_PROBLEM STATEMENT_.
Check every line of the entries for "للإمام", and copy the lines that hold it.

[Collected data]
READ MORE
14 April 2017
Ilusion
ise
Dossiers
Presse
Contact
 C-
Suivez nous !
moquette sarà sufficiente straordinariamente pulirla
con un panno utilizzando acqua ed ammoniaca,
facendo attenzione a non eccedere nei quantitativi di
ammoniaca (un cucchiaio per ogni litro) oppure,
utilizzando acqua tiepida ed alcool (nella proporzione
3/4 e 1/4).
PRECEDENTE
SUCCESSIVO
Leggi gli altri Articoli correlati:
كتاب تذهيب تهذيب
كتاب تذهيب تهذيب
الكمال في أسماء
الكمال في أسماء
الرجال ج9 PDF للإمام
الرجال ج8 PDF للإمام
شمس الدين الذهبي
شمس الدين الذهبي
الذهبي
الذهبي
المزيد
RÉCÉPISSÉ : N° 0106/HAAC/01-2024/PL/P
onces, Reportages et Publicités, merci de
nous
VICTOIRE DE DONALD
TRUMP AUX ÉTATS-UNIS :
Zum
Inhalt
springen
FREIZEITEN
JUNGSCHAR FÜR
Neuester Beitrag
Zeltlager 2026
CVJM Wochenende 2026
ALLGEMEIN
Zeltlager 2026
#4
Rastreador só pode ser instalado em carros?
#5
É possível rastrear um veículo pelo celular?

_RESULT OF THIS TASK_.
الرجال ج9 PDF للإمام
الرجال ج8 PDF للإمام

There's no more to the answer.